One of Katchkie Farm's greenhouses. Photo from Blondie and Brownie blog.

Recently I visited Bob Walker at Katchkie Farm in Kinderhook, NY. He gave me a tour that included lots of inspiring innovations, probably the most elaborate of which is his greenhouse setup.

The hot water furnace that burns waste veggie oil, located in the farm's shop across from the greenhouses.

Last year Bob installed a new heating system for his three greenhouses: in one, to heat the soil directly for in-ground crops; and in the others, to heat the benchtops where trays of seedlings sit. There are lots of efficiencies in the system, which in ideal circumstances heats some of the greenhouses year-round and uses waste vegetable oil as a practically free fuel source.
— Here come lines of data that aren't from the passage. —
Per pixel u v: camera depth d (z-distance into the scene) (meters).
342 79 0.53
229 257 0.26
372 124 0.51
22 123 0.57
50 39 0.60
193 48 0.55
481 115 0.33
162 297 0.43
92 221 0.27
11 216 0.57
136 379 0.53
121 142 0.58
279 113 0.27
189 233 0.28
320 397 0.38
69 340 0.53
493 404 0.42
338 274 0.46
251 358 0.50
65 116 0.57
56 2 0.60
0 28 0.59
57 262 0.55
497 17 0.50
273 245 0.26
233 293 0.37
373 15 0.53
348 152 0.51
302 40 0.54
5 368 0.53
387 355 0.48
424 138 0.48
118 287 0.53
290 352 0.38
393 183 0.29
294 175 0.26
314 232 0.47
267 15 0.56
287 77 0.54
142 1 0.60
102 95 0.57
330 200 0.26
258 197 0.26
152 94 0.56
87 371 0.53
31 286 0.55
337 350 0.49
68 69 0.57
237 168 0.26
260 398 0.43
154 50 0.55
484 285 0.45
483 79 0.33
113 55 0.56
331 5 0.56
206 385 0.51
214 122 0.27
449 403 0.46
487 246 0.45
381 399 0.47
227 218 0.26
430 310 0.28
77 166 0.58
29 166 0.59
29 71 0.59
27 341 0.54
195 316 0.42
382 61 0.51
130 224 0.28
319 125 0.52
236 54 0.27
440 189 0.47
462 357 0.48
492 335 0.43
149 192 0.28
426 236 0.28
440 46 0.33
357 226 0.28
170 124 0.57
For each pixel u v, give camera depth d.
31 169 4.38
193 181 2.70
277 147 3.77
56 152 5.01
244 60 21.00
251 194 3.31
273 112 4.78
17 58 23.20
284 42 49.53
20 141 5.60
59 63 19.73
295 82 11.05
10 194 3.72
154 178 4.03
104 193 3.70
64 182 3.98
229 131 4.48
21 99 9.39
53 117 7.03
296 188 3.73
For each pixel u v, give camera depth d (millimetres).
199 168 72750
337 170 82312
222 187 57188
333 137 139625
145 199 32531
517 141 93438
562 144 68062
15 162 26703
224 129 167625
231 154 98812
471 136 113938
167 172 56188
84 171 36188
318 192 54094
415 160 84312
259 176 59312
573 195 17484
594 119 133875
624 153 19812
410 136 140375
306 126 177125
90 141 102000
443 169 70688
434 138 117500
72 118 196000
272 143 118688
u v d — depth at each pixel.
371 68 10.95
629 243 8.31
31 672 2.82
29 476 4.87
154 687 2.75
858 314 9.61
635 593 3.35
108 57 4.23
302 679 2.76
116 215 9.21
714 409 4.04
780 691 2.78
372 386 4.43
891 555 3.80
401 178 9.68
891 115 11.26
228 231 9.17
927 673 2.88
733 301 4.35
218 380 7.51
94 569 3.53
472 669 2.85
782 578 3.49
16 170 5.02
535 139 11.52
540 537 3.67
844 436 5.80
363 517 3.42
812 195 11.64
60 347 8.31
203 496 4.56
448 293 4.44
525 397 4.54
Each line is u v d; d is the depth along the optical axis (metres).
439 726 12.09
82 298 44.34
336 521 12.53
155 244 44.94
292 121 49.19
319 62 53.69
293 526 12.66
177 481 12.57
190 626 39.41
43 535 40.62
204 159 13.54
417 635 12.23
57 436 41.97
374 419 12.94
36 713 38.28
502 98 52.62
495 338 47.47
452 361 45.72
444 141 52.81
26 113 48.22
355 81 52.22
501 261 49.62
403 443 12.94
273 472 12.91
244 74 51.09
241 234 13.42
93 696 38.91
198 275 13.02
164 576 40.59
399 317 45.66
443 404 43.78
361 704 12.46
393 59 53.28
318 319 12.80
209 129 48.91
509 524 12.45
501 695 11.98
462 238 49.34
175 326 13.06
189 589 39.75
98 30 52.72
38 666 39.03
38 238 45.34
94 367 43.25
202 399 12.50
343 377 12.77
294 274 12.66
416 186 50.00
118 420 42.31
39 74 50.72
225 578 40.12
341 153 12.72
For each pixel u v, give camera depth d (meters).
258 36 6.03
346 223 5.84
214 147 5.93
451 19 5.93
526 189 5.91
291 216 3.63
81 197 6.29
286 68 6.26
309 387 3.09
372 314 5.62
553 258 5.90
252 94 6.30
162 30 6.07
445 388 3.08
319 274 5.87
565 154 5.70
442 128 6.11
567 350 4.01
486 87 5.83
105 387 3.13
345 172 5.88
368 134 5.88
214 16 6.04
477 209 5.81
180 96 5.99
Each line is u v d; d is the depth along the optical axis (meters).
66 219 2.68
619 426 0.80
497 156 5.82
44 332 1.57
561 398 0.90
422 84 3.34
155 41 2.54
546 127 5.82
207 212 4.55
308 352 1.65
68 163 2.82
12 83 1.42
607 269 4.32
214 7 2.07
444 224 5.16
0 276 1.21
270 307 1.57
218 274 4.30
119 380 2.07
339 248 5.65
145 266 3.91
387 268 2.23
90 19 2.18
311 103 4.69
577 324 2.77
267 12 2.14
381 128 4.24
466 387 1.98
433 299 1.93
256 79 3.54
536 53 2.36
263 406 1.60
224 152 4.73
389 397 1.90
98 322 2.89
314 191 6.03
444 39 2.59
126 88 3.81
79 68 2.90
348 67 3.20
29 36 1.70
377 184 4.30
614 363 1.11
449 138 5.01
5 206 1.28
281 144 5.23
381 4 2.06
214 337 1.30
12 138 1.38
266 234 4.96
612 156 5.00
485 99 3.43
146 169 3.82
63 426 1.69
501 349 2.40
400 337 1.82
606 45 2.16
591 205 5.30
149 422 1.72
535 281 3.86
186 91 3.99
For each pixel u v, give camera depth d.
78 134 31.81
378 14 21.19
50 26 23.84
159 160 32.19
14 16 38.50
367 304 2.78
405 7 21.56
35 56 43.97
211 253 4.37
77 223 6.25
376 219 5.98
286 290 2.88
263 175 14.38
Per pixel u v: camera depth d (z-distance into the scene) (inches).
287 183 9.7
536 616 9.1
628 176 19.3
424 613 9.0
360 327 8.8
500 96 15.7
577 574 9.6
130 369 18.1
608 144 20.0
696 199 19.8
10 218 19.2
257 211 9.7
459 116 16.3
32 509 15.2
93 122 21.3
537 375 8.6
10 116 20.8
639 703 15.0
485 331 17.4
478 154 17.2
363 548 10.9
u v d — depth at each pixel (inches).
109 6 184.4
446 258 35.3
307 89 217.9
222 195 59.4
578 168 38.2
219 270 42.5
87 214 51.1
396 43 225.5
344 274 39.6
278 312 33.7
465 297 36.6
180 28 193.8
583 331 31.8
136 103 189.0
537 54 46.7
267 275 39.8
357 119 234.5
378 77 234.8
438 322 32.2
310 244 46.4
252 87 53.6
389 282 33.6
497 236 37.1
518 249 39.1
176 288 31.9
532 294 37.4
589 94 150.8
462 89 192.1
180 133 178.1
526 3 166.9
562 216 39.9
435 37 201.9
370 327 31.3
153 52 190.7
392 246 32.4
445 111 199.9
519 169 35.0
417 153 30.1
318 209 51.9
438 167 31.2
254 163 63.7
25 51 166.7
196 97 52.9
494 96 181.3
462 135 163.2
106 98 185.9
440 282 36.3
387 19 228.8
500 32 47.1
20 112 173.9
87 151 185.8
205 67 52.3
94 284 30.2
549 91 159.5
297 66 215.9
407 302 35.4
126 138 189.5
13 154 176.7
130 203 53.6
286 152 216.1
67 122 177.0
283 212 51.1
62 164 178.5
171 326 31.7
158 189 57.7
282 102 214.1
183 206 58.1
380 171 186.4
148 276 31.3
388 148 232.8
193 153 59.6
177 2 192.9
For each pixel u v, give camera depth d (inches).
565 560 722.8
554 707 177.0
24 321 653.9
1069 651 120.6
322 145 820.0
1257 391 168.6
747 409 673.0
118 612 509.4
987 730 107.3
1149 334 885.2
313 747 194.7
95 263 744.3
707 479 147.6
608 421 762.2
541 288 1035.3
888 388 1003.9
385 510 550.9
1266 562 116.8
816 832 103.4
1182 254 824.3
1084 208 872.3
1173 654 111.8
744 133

The manifold fed by the furnace. The blue fixtures are pumps that feed water into the four loops when the thermostats tell them to. One loop for each of the three greenhouses, plus one to heat the shop's radiant floor.

The heart of the system is the waste oil furnace located in the farm’s equipment workshop, just across the driveway from the greenhouses. The furnace is tuned to burn waste veggie oil with optimal efficiency, heating water to ~180 degrees F. The water can then be sent through a manifold to heat any of the three greenhouses, or to heat the workshop through a radient system of tubing in the concrete slab. From the furnace, the water flows through separate lines of pex tubing through an insulated pipe underground, one out to each of the greenhouses.

The control panel. Thermostats in the greenhouses can call for more super-hot water to be fed into the loop.

Each of the greenhouses has an independent loop of hot water lines that is constantly circulating water, thanks to an electric pump in each house. The loops each have a thermostat that, when triggered, will call to the controller in the workshop to cycle on the pumps at the main manifold, by the furnace, to pump more hot water into the loop, until it is brought back up to the desired temperature. This system of injecting very hot water into the loop only when needed eliminates the need for the heating water to be constantly flowing back to the furnace as it circulates.

The manifold for the loop of pex tubing in the ground of the production greenhouse. The electric pump in the photo constantly circulates the water through the loop, more hot water form the furnace is sent only when needed.

In the production houses, the ground is heated by pex lines that run under the soil surface; Bob installed the pex by jury-rigging a way to pull the lines through the ground, attached to a chisel plow point; no excavation needed.

The seedling greenhouse. Small rubber tubes run under the surface of each table, to heat the seedlings from below.

In the seedling houses, the heating water runs through main lines and then out into small rubber tubing that snakes across the bench tops, sandwiched between the seedling flats and a layer of insulation below. There are manifolds and valves allowing individual sets of tables to be heated, or excluded from the loop.

The rectangle at the bottom is a heat exchanger, to transfer the heat from the furnace water to the water in the greenhouse loop. The white box is an on-demand hot water heater, no longer used, although it could be called into service as a backup heater.

Before Bob installed the main furnace for all three greenhouses, the water for this loop was heated with an on-demand hot water heater in the greenhouse. It was retrofitted once the new furnace was installed, but because the small rubber tubing lines heating the benchtops can allow oxygen into the heating water– which could make for a rusty furnace– there is a heat exchanger so that the water in the greenhouse loop never actually mixes with the water from the furnace. In the seedling houses there is also a forced air heater that cycles on if the air temperature falls below freezing, which is rare. My visit was during mid-March, when nighttime lows were still in the mid-teens, but there were nearly ready-to-plant tomato seedlings, soon to be moved into the in-ground greenhouse.

The bench tops roll on the round pipes, allowing the aisle between tables to be moved, and conserving greenhouse space.

Another great feature of the seedling house is the design of the seedling benches. The frames are farm-built of galvanized square tubing, and the table tops rest on top of round lengths of galvanized pipe. This allows the tables to roll back and forth on the frames, which means that tables can be parted to create an aisle for access, and then pushed back together to close the space, allowing an aisle at the next table down the line. This means that there only needs to be room for one aisle in the entire block of tables, conserving as much greenhouse space as possible for seedlings.

Detail of the manifolds feeding the greenhouse bench top heating tubes.

 

The in-ground heated greenhouse. Pex tubing runs under the soil.

 

The schematic for the heating system.